Site icon David Boles, Blogs

Trumping the Droplet

I have always been appalled by the idea that if a person has “one drop” of “Black” blood in them, then they are “Black.”

If you have “The Drop,” then no other ethnicity, skin color, or culture can trump that Black droplet.

I wonder where that notion of a single drop of blood making you Black was invented.

It seems impossible that idea came from the scientific community.

A single drop of pure water doesn’t make the ocean any less salty. Adding a single speck of sugar to cookie dough doesn’t make the cookie any sweeter.

If Racial identification by blood droplet isn’t chemical or scientific — then is it a cultural condemnation and a preservation of a social pecking order used to falsely mediate expectation? 

The droplet identifier isn’t perceived as a mark of pride by those attending the notion and applying its appeal. There isn’t a day when we celebrate “Being a little Black” in the same spirit that we celebrate having “A little Irish in all of us” on Saint Patrick’s Day.

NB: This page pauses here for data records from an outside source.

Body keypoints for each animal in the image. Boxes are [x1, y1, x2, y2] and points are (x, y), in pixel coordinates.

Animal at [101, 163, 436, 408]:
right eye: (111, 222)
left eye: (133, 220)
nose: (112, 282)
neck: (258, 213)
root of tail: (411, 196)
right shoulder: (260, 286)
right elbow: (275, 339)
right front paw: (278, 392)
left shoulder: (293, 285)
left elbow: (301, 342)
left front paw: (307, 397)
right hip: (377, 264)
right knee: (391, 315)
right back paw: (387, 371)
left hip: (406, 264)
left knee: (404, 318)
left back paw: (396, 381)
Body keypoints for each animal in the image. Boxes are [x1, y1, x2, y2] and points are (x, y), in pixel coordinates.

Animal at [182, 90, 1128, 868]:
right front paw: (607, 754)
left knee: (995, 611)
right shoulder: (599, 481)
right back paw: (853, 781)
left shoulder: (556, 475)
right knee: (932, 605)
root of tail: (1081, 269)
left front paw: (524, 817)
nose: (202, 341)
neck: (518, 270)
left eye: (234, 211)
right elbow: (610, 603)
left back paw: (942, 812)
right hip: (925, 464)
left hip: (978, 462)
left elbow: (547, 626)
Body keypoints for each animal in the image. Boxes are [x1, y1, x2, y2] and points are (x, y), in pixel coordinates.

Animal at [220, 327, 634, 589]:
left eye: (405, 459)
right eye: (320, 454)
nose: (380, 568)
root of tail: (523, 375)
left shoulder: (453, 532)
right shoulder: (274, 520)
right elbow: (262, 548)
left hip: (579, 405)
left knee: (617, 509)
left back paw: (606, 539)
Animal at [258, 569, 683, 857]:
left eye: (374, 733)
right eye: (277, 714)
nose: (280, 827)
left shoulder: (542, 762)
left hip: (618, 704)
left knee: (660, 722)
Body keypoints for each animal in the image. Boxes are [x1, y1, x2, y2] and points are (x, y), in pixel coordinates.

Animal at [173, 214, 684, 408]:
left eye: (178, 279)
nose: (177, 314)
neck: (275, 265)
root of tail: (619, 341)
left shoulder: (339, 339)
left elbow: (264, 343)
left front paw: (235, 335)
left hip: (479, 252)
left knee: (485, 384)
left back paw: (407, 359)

Is the idea of the droplet a mark to dehumanize those without identifiable — or stereotypical — “Black” skin in order to keep them down and under social control? Once accused, how does one disprove they do not have the droplet?

Is it possible we all have a droplet of Black blood? How can anyone truly know the genetic blood history of their ancestors from thousands of years ago? There is no blood test that can differentiate a single drop of blood from the rest of the body’s blood pool.

Why have we allowed the notion — the total evisceration — of a person based on the theory of a single droplet? Can we ever trump the droplet or not?